First I stopped under an oak tree on top of the hill behind Nally's and sat there looking out at the wide sweep of the valley and the miles of flat woods over toward the straight line of the horizon where Rohan's knob is.
The wind ran over the bent, brown grasses and moved the shoulders of all the green trees, and I looked at the dark mass of woods beyond the distillery, on those hills down to the south of us and realized that it is when I am with people that I am lonely, and when I am alone I am no longer lonely.
Gethsemani looked beautiful from the hill. It made much more sense in its surroundings. We do not realize our own setting as we ought to: it is important to know where you are put, on the face of the earth. Physically, the monastery is in a great solitude. There is nothing to complain about from the point of view of geography. One or two houses a mile and a half away and then woods and pastures and bottoms and cornfields and hills for miles and miles.
I had a vague idea there was a nice place beyond the field we call Hick's House although there has been no house there for years. I went to the calf pasture beyond St. Malachy's field at the foot of the knob where the real woods begin. It is a sort of covawhere Our Lady might appear. From there we started walking to get to the forest fire we went out to fight on All Saints Day two and a half years ago.

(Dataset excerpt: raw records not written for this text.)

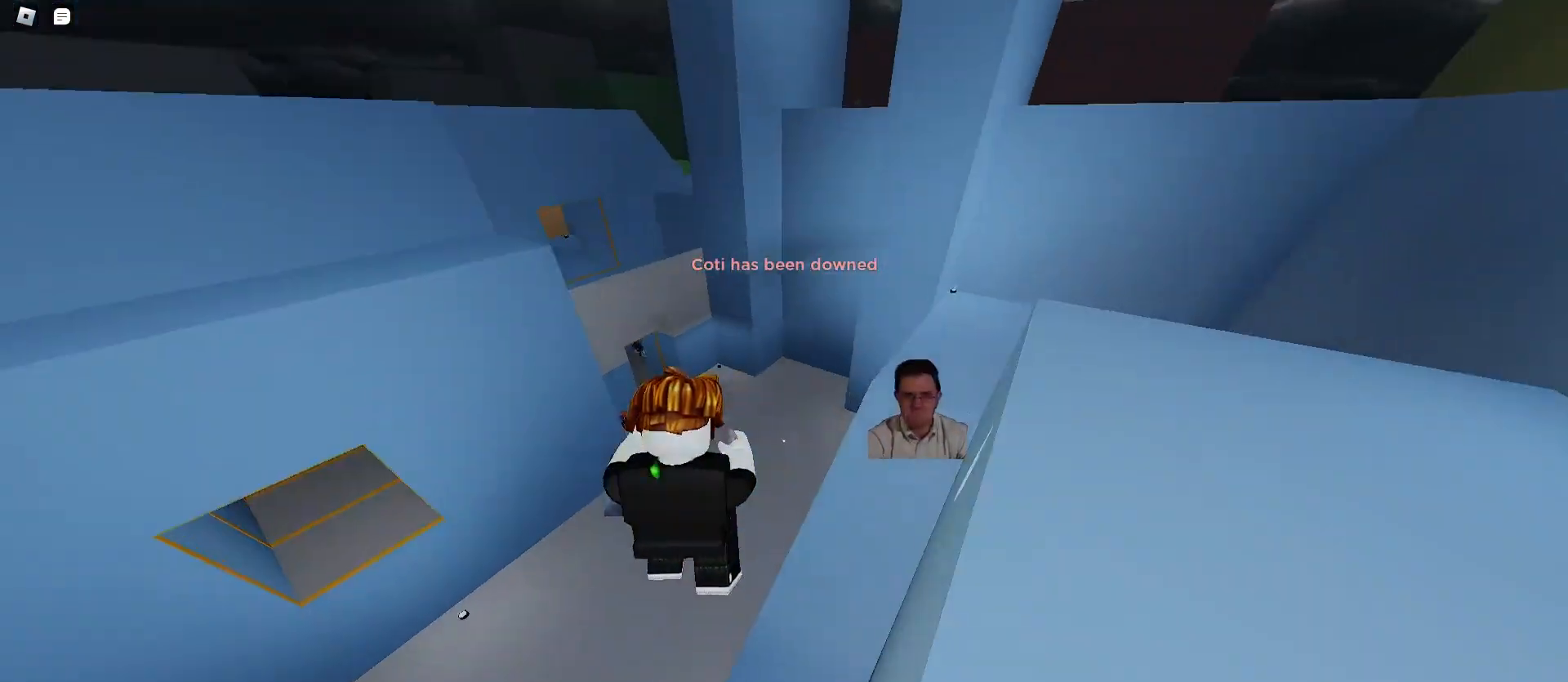
{"keys": ["a", "space", "w"], "mouse": [], "events": [[333, "a", "down"], [367, "d", "up"], [500, "space", "down"]]}
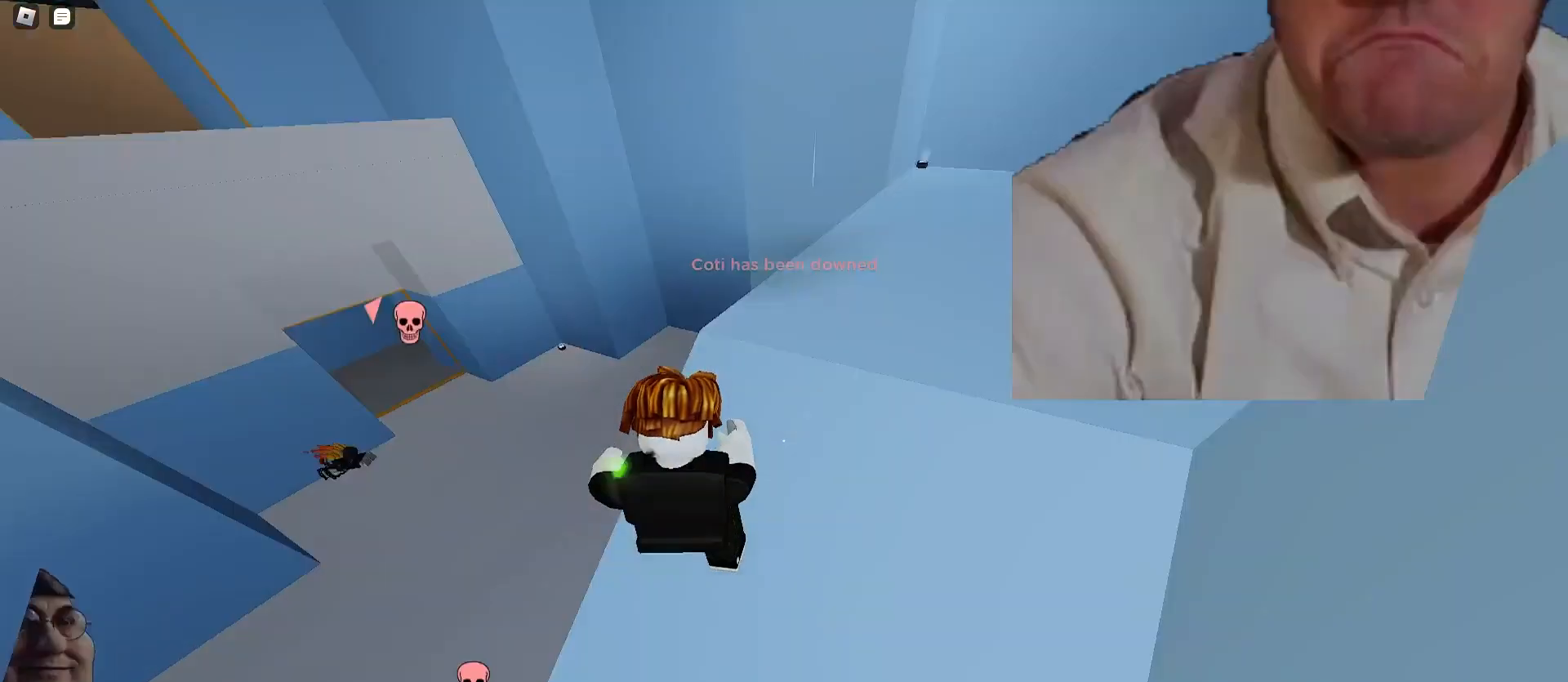
{"keys": ["d", "space", "w"], "mouse": [], "events": [[67, "space", "up"], [133, "space", "down"], [200, "d", "down"], [233, "a", "up"]]}
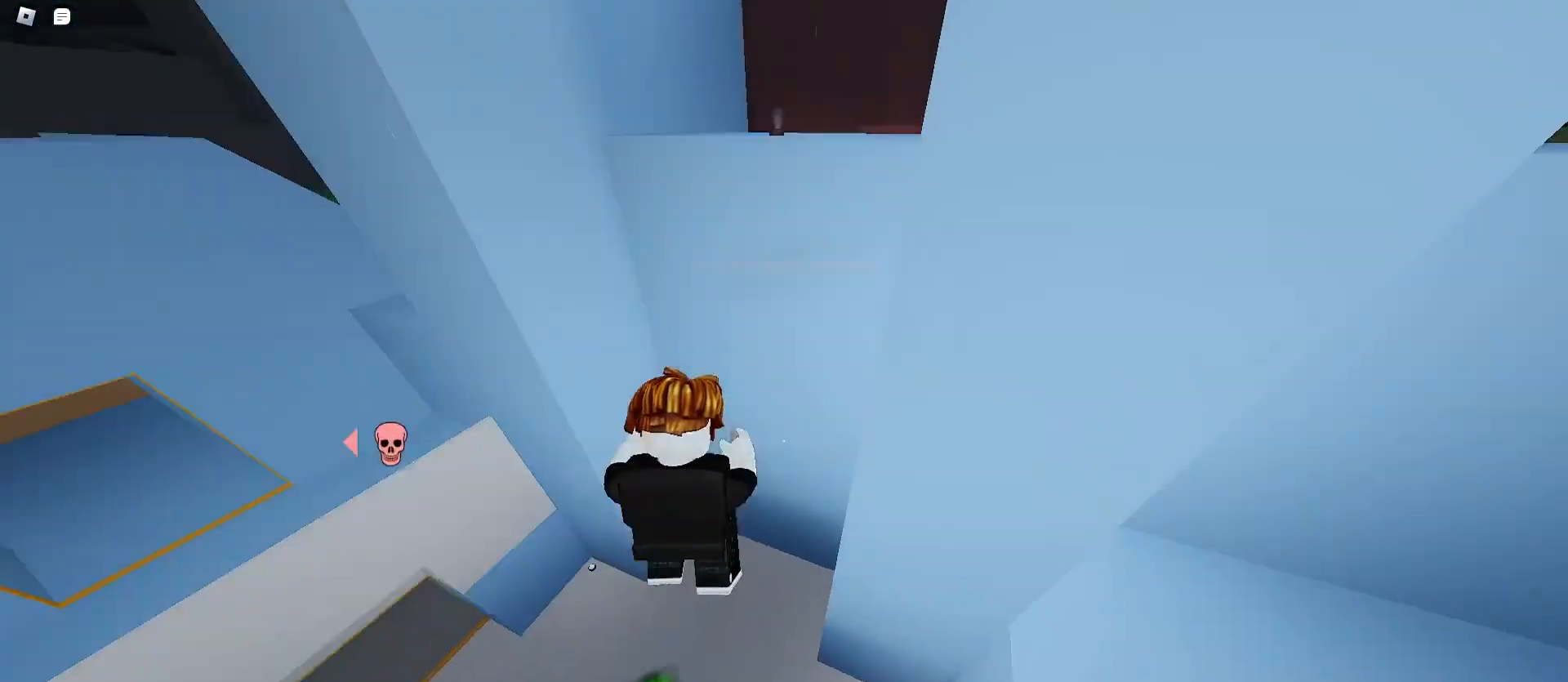
{"keys": ["d", "space", "w"], "mouse": [], "events": [[33, "a", "down"], [33, "d", "up"], [267, "a", "up"], [267, "d", "down"]]}
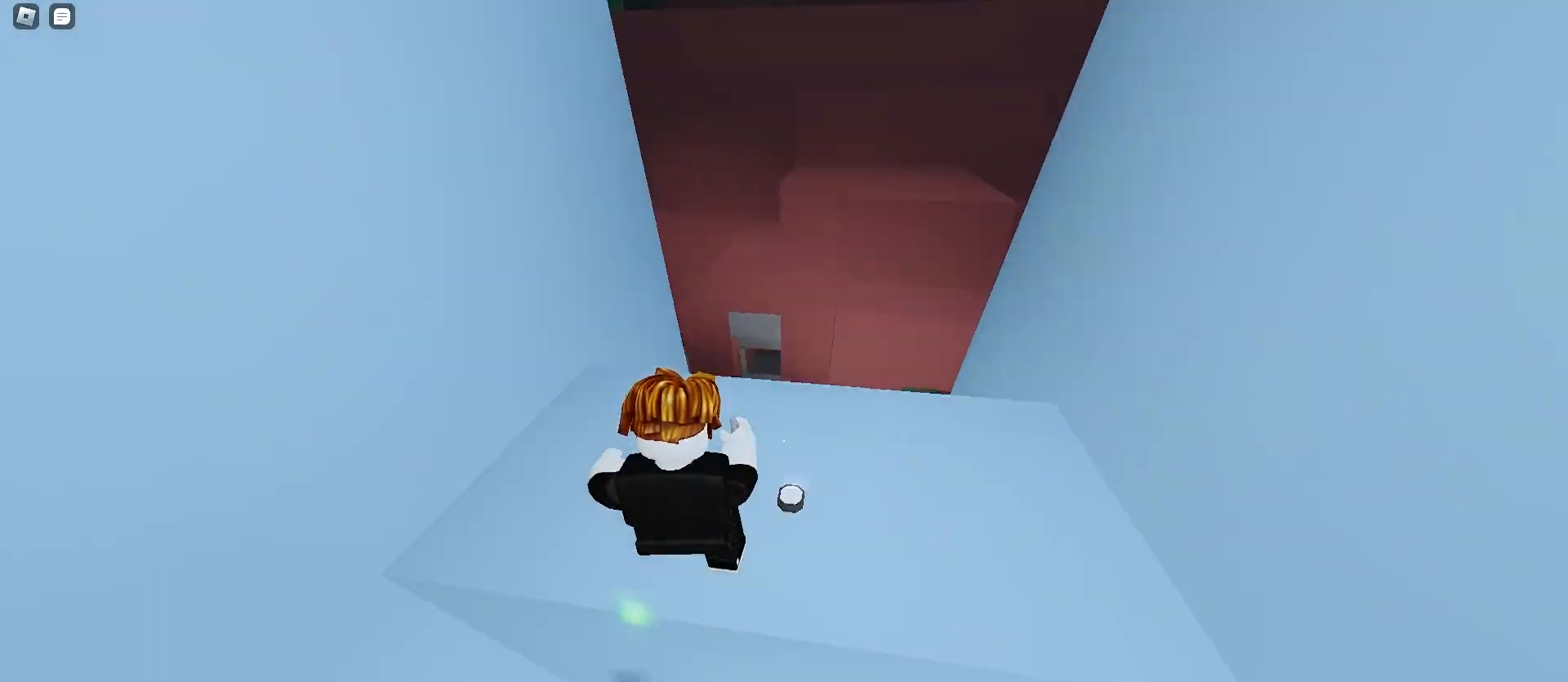
{"keys": ["d", "space", "w"], "mouse": [], "events": []}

It was quiet as the Garden of Eden. I sat on a high bank, under young pines, and looked out over this glen. Right under me was a dry creek, with clean pools lying like glass between the shale pavement of the stream, and the shale was as white and crumpled as sea-biscuit. Down in the glen were the songs of marvelous birds. I saw the gold- orange flame of an oriole in a tree. Orioles are too shy to come near the monastery. There was a cardinal whistling somewhere, but the best song was that of two birds that sounded as wonderful as nightingales and their song echoed through the wood. I could not tell what they were. I had never heard such birds before. The echo made the place sound more remote, and self-contained, more perfectly enclosed, and more like Eden.
The black clouds meanwhile piled up over the glen, and I went to where there was a shed, down at the entrance to the wilderness, a shed for the calves to shelter in, in cold weather in the fall. And yet it did not rain.
I looked up at the pines and at the black smoke boiling in the sky: but nothing could make that glen less peaceful, less of a house of joy.
On my way home I turned to the storm and saw it was marching northeastward following the line of the knobs, over on the other side of them, following the line of the Green River turnpike that is far over there beyond the property in the woods, going from New Haven to Bardstown. I got in just after the first bell for Vespers. Only when we were in choir for first Vespers of the Feast of the Sacred Heart did it begin to rain. Even then it did not rain much.
Back in the refectory one of the novices read to us at supper an article, taken from the American Ecclesiastical Review, on the privileges of a minor basilica and all the monks were laughing themselves silly at the description of the half-open parasol and the bell on the end of a pole and the other incidentals which go to make life unusually complicated in a minor basilica. Today we are back in the middle of a book about Russia called God's Underground, parts of which I almost but not quite believe.